On paper, it seems a really funny, if mildly overstuffed, movie. So why, then, do I find myself feeling not totally into it, for lack of a better phrase? Why did it fall just a little flat? Honestly, I’m not fully sure. It’s a funny movie—Waititi’s a genius with a clever script, this cannot be stated enough. Each of the individual set pieces are stunning, especially the hedonistic Sakaar, from its Hulk-green explosive powders to the mile-tall fireworks hologram of Jeff Goldblum. (Which every sci-fi film would be improved by, let’s be honest.)
But in trying to move forward, this film felt like it left too much behind. Sure, now the series has had some new and sorely needed life breathed back into it, but did it have to come at the expense of almost everything familiar? The killing of the Warriors Three, Thor’s brothers-in-arms, in an almost absurdly quick and flippant manner for supposedly important characters, is definitely symbolic here—and I’m not the only one who noticed.
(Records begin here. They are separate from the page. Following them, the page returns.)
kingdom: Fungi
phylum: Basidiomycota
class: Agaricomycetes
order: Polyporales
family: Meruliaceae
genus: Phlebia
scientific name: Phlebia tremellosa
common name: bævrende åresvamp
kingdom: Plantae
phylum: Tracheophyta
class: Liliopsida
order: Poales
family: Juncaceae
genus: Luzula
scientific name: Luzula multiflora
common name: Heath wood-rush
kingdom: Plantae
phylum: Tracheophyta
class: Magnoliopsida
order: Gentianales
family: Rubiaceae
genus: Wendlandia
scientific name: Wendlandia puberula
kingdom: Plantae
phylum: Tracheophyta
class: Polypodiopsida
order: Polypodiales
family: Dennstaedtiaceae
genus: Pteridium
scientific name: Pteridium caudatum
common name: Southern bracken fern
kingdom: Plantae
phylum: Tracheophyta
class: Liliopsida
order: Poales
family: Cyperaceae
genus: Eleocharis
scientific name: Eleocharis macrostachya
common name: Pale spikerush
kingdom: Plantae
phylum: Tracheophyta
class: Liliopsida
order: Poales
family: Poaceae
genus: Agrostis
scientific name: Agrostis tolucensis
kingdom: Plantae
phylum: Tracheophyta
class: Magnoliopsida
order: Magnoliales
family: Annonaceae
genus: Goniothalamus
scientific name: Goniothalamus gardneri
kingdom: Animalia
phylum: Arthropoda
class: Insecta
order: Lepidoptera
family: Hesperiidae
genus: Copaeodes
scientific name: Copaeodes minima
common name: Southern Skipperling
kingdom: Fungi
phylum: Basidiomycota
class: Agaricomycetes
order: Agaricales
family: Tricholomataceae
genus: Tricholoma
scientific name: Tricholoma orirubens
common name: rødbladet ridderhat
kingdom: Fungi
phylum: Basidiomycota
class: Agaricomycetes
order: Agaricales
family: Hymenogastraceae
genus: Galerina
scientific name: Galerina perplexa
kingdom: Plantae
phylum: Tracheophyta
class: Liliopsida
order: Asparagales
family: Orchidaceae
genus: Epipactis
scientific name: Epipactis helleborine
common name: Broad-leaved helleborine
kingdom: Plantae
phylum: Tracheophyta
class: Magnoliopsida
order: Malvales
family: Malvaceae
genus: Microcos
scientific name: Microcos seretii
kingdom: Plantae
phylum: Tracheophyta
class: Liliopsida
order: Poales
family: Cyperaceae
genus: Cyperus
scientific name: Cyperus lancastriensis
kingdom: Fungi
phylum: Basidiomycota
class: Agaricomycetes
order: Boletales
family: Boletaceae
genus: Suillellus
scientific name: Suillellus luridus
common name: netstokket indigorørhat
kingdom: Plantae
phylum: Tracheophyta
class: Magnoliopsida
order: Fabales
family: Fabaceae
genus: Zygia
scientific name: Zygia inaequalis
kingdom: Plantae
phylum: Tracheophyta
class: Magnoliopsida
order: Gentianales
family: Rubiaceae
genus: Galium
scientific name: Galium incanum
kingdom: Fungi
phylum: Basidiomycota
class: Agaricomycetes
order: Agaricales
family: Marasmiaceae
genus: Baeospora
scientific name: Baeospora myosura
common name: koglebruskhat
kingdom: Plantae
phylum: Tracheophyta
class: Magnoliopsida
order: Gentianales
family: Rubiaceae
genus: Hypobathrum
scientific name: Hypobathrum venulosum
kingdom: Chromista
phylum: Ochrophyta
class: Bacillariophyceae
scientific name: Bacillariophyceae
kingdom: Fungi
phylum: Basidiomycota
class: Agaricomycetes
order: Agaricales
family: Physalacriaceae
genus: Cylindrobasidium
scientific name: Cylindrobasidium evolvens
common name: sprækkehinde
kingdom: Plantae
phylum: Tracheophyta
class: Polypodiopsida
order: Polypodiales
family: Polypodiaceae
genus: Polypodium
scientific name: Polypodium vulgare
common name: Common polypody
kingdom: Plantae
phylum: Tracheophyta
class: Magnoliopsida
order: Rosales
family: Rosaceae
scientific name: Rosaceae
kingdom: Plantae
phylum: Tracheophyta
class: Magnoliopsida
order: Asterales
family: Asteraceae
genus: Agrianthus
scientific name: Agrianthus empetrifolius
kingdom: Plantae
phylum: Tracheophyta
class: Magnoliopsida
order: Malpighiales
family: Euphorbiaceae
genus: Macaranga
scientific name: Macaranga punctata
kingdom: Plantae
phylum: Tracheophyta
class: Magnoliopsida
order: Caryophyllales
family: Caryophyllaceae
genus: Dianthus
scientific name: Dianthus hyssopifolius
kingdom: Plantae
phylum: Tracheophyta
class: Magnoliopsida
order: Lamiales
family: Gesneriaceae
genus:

Honestly, the entire movie felt like it was trying to scrub itself of its past. Gone is Thor’s trademark hammer, his long hair, his comrades… By the end of this film, Thor, Loki, and Heimdall (Idris Elba) are the only named characters from the original movie still alive.
And as much as this new movie is a crazy careening bucket of fun, honestly, it doesn’t feel like Thor. It’s Guardians of the Galaxy meets Star Wars—is the alcoholic smuggler Han Solo or Valkyrie?—for Thor, Loki, and company, from giant blasters to family squabbles turned galactic to high-speed chases in spaceships. When it tries to actually focus on the Asgardian plot, it’s noticeably weaker. Hela was retconned in as their never-before-mentioned sister so aggressively that it’s hard to take seriously. When she walks into the palace’s treasure vault, casting aside items we’ve seen on these pedestals previously as fake and worthless, it’s like the film is talking to its own history. And when Thor and Loki induce Ragnarok, the “doom of the gods” and the end of everything, to destroy Asgard itself and start anew, it’s a giant flaming metaphor with a sword.
Don’t take this the wrong way. I really enjoyed watching the movie. I was cackling in my seat at most of the dialogue. The character motivations were all fairly logical, and I can’t really point to a single significant flaw in the film at all. It’s just something about the vibe. It didn’t feel like the campy pseudo-Shakespearean melodrama I’ve come to expect from the Thor franchise. It felt like the awkward teenage lovechild of high fantasy and deep sci-fi. But, very funny. And hey, anything’s better than Thor: The Dark World.